Data items:
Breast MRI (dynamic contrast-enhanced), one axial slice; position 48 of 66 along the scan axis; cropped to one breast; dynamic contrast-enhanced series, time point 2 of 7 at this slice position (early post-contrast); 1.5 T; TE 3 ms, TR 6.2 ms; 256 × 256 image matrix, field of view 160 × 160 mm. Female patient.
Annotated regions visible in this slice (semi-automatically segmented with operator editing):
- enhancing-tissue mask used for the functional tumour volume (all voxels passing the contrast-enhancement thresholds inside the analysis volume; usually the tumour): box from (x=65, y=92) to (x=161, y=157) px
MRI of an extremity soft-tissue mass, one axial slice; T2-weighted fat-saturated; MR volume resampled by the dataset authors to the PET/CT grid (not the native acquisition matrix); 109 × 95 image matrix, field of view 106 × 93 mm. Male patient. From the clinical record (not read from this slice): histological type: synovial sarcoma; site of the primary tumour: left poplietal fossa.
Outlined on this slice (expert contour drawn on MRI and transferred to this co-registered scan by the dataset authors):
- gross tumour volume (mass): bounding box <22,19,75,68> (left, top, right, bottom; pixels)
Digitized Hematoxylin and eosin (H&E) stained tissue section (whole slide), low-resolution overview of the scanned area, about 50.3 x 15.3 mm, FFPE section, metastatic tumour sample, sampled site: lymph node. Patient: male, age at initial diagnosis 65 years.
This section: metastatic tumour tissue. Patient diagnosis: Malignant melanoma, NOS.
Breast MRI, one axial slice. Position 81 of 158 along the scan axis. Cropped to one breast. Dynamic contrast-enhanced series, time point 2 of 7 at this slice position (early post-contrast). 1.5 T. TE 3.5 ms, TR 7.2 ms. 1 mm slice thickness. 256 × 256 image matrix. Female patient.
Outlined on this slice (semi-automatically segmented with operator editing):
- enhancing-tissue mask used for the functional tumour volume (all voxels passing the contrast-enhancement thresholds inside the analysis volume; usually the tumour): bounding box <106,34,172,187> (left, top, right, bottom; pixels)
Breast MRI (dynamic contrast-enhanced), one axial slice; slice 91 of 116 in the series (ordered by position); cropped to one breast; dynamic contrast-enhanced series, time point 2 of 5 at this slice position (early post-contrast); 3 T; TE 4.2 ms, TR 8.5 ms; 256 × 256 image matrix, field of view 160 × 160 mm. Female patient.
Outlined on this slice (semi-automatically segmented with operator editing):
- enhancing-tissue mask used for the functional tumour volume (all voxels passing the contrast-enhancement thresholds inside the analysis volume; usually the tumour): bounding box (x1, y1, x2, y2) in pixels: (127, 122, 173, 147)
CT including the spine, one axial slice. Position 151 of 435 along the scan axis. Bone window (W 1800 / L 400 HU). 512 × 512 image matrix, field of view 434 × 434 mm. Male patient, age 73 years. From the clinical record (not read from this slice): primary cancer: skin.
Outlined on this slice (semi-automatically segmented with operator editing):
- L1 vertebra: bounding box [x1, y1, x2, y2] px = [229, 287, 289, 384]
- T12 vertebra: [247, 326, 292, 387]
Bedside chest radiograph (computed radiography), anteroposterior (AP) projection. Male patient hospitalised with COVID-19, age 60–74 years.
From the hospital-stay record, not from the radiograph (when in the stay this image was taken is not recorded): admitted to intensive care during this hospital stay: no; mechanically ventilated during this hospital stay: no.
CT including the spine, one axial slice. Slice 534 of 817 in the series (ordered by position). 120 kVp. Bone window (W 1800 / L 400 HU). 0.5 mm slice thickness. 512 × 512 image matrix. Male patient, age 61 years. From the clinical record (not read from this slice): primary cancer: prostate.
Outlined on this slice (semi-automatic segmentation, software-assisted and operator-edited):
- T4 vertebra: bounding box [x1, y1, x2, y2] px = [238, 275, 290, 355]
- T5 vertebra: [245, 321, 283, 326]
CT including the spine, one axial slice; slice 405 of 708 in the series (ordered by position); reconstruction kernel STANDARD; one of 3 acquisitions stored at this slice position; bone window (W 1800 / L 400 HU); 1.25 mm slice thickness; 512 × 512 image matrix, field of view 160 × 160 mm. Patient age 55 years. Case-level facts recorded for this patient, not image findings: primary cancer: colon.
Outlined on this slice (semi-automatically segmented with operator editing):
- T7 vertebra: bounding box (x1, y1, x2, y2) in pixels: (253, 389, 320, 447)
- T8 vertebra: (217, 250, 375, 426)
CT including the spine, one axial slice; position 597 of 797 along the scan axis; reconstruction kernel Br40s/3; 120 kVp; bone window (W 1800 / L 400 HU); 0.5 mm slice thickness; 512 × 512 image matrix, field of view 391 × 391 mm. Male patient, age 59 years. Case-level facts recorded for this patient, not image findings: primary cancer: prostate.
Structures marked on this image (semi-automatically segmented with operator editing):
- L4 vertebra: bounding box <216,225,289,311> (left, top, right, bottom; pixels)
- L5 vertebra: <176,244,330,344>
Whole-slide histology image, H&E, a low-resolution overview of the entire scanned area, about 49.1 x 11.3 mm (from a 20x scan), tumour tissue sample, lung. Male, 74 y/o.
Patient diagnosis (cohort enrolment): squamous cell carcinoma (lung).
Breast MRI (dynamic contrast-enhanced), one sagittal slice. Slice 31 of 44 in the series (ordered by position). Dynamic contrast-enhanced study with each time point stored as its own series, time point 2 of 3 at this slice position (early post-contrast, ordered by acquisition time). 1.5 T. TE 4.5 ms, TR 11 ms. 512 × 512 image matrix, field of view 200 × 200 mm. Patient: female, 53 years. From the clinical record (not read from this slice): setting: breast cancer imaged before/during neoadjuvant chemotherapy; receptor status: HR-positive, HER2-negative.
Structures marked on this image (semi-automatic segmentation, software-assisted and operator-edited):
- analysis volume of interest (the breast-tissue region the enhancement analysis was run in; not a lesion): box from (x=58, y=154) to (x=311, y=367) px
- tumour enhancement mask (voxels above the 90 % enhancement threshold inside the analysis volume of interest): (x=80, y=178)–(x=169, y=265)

WORK TASK ▸
From the first line to the last, write out the data exactly.

SOLUTION FOR THIS PROBLEM ▸
Breast MRI (dynamic contrast-enhanced), one axial slice; position 48 of 66 along the scan axis; cropped to one breast; dynamic contrast-enhanced series, time point 2 of 7 at this slice position (early post-contrast); 1.5 T; TE 3 ms, TR 6.2 ms; 256 × 256 image matrix, field of view 160 × 160 mm. Female patient.
Annotated regions visible in this slice (semi-automatically segmented with operator editing):
- enhancing-tissue mask used for the functional tumour volume (all voxels passing the contrast-enhancement thresholds inside the analysis volume; usually the tumour): box from (x=65, y=92) to (x=161, y=157) px
MRI of an extremity soft-tissue mass, one axial slice; T2-weighted fat-saturated; MR volume resampled by the dataset authors to the PET/CT grid (not the native acquisition matrix); 109 × 95 image matrix, field of view 106 × 93 mm. Male patient. From the clinical record (not read from this slice): histological type: synovial sarcoma; site of the primary tumour: left poplietal fossa.
Outlined on this slice (expert contour drawn on MRI and transferred to this co-registered scan by the dataset authors):
- gross tumour volume (mass): bounding box <22,19,75,68> (left, top, right, bottom; pixels)
Digitized Hematoxylin and eosin (H&E) stained tissue section (whole slide), low-resolution overview of the scanned area, about 50.3 x 15.3 mm, FFPE section, metastatic tumour sample, sampled site: lymph node. Patient: male, age at initial diagnosis 65 years.
This section: metastatic tumour tissue. Patient diagnosis: Malignant melanoma, NOS.
Breast MRI, one axial slice. Position 81 of 158 along the scan axis. Cropped to one breast. Dynamic contrast-enhanced series, time point 2 of 7 at this slice position (early post-contrast). 1.5 T. TE 3.5 ms, TR 7.2 ms. 1 mm slice thickness. 256 × 256 image matrix. Female patient.
Outlined on this slice (semi-automatically segmented with operator editing):
- enhancing-tissue mask used for the functional tumour volume (all voxels passing the contrast-enhancement thresholds inside the analysis volume; usually the tumour): bounding box <106,34,172,187> (left, top, right, bottom; pixels)
Breast MRI (dynamic contrast-enhanced), one axial slice; slice 91 of 116 in the series (ordered by position); cropped to one breast; dynamic contrast-enhanced series, time point 2 of 5 at this slice position (early post-contrast); 3 T; TE 4.2 ms, TR 8.5 ms; 256 × 256 image matrix, field of view 160 × 160 mm. Female patient.
Outlined on this slice (semi-automatically segmented with operator editing):
- enhancing-tissue mask used for the functional tumour volume (all voxels passing the contrast-enhancement thresholds inside the analysis volume; usually the tumour): bounding box (x1, y1, x2, y2) in pixels: (127, 122, 173, 147)
CT including the spine, one axial slice. Position 151 of 435 along the scan axis. Bone window (W 1800 / L 400 HU). 512 × 512 image matrix, field of view 434 × 434 mm. Male patient, age 73 years. From the clinical record (not read from this slice): primary cancer: skin.
Outlined on this slice (semi-automatically segmented with operator editing):
- L1 vertebra: bounding box [x1, y1, x2, y2] px = [229, 287, 289, 384]
- T12 vertebra: [247, 326, 292, 387]
Bedside chest radiograph (computed radiography), anteroposterior (AP) projection. Male patient hospitalised with COVID-19, age 60–74 years.
From the hospital-stay record, not from the radiograph (when in the stay this image was taken is not recorded): admitted to intensive care during this hospital stay: no; mechanically ventilated during this hospital stay: no.
CT including the spine, one axial slice. Slice 534 of 817 in the series (ordered by position). 120 kVp. Bone window (W 1800 / L 400 HU). 0.5 mm slice thickness. 512 × 512 image matrix. Male patient, age 61 years. From the clinical record (not read from this slice): primary cancer: prostate.
Outlined on this slice (semi-automatic segmentation, software-assisted and operator-edited):
- T4 vertebra: bounding box [x1, y1, x2, y2] px = [238, 275, 290, 355]
- T5 vertebra: [245, 321, 283, 326]
CT including the spine, one axial slice; slice 405 of 708 in the series (ordered by position); reconstruction kernel STANDARD; one of 3 acquisitions stored at this slice position; bone window (W 1800 / L 400 HU); 1.25 mm slice thickness; 512 × 512 image matrix, field of view 160 × 160 mm. Patient age 55 years. Case-level facts recorded for this patient, not image findings: primary cancer: colon.
Outlined on this slice (semi-automatically segmented with operator editing):
- T7 vertebra: bounding box (x1, y1, x2, y2) in pixels: (253, 389, 320, 447)
- T8 vertebra: (217, 250, 375, 426)
CT including the spine, one axial slice; position 597 of 797 along the scan axis; reconstruction kernel Br40s/3; 120 kVp; bone window (W 1800 / L 400 HU); 0.5 mm slice thickness; 512 × 512 image matrix, field of view 391 × 391 mm. Male patient, age 59 years. Case-level facts recorded for this patient, not image findings: primary cancer: prostate.
Structures marked on this image (semi-automatically segmented with operator editing):
- L4 vertebra: bounding box <216,225,289,311> (left, top, right, bottom; pixels)
- L5 vertebra: <176,244,330,344>
Whole-slide histology image, H&E, a low-resolution overview of the entire scanned area, about 49.1 x 11.3 mm (from a 20x scan), tumour tissue sample, lung. Male, 74 y/o.
Patient diagnosis (cohort enrolment): squamous cell carcinoma (lung).
Breast MRI (dynamic contrast-enhanced), one sagittal slice. Slice 31 of 44 in the series (ordered by position). Dynamic contrast-enhanced study with each time point stored as its own series, time point 2 of 3 at this slice position (early post-contrast, ordered by acquisition time). 1.5 T. TE 4.5 ms, TR 11 ms. 512 × 512 image matrix, field of view 200 × 200 mm. Patient: female, 53 years. From the clinical record (not read from this slice): setting: breast cancer imaged before/during neoadjuvant chemotherapy; receptor status: HR-positive, HER2-negative.
Structures marked on this image (semi-automatic segmentation, software-assisted and operator-edited):
- analysis volume of interest (the breast-tissue region the enhancement analysis was run in; not a lesion): box from (x=58, y=154) to (x=311, y=367) px
- tumour enhancement mask (voxels above the 90 % enhancement threshold inside the analysis volume of interest): (x=80, y=178)–(x=169, y=265)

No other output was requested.